| Hi! Author of the article here. The core concern is not about the capabilities of the compute abstraction being used (bare metal, containers or functions) or testing OS capabilities. The aim is to validate mitigations which are in place to counter turbulent scenarios (For example: massive spike in traffic, network outage, dependency is down, etc). These scenarios generally originate outside the given system. These kind of questions should be asked and systematically validated (quoting the article): * Have you tested how the system behaves when the underlying instances have a sustained CPU spike? * Is the system behavior understood under different stress? * Is there sufficient monitoring? * Have the alarms been validated? * Are there any countermeasures implemented? For example, is auto-scaling set up, and does it behave as expected? Are timeouts and retries appropriate? |
"Have you tested how the system behaves when the underlying instances have a sustained CPU spike?"

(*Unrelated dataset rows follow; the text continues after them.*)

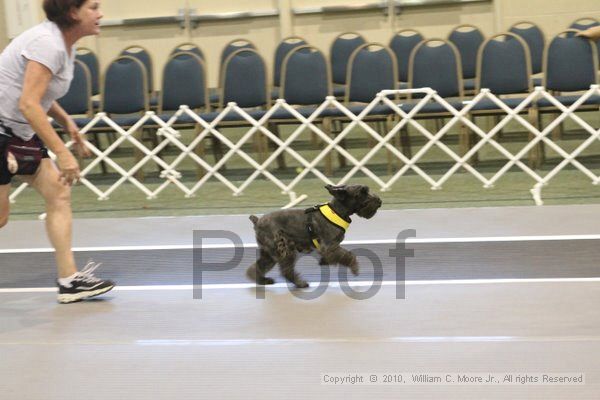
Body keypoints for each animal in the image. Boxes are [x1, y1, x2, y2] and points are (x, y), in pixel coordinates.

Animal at [246, 184, 382, 288]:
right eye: (362, 192)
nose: (379, 201)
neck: (337, 211)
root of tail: (257, 221)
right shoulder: (329, 246)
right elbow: (348, 255)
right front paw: (354, 267)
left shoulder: (331, 247)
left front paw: (325, 262)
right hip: (283, 251)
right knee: (286, 271)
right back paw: (300, 284)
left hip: (269, 254)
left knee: (256, 267)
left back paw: (263, 281)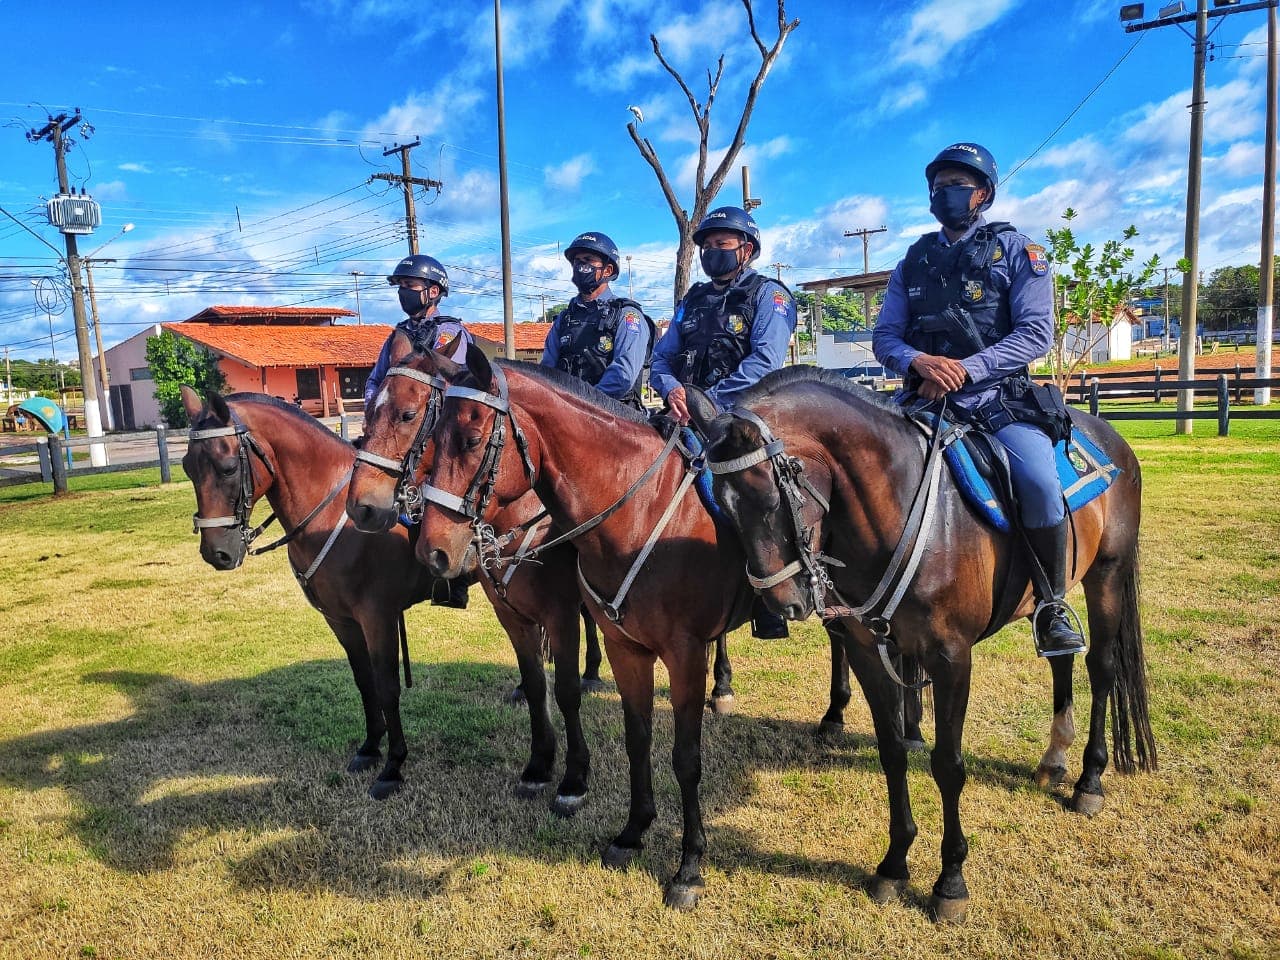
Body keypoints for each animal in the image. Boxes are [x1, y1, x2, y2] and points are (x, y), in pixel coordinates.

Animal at [414, 350, 875, 911]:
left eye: (471, 439)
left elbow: (685, 758)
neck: (639, 514)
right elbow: (637, 738)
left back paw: (846, 714)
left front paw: (689, 867)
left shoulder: (678, 653)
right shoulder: (622, 647)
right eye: (431, 438)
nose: (434, 550)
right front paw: (632, 832)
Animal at [691, 363, 1162, 921]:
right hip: (1052, 590)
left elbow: (947, 765)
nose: (779, 604)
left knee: (1102, 670)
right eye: (721, 508)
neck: (906, 515)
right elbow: (893, 751)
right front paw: (894, 864)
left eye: (771, 496)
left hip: (1106, 576)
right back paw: (1054, 759)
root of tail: (1110, 436)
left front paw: (950, 880)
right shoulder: (868, 652)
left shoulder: (951, 659)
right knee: (1061, 657)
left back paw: (1089, 781)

Since dedicated boxes are cheap, I'd just buy 5x the CPU resources that I reasonably need and call it a day. If there ever is a more than 5x traffic spike, then docker will prevent it from being a noisy neighbor, so the affected services will just become slower than usual. But even a 10x traffic multiplier would just produce a 2x slowdown, which should be tolerable for most users.
I agree that on clouds you want to save costs by only booking what you need. But bare metal, you can usually afford to keep spare capacity around all the time.
As such, I wouldn't plan for the system to behave well under stress. I'd try to always have enough resources around so that stress never happens. At the end of the day, this seems like a developer time vs. resource costs trade-off and for most companies, developers are sparse and resources are plentiful, so they'll have a very different trade-off from big FAANG companies.
"For example, is auto-scaling set up, and does it behave as expected?"
If your system is usually 90% idle, I wonder if you'll ever need that auto-scaling. Also, I'd say my customers can endure it if page load time goes up from 100ms to 200ms. So in my opinion, there is little need for auto-scaling for most companies.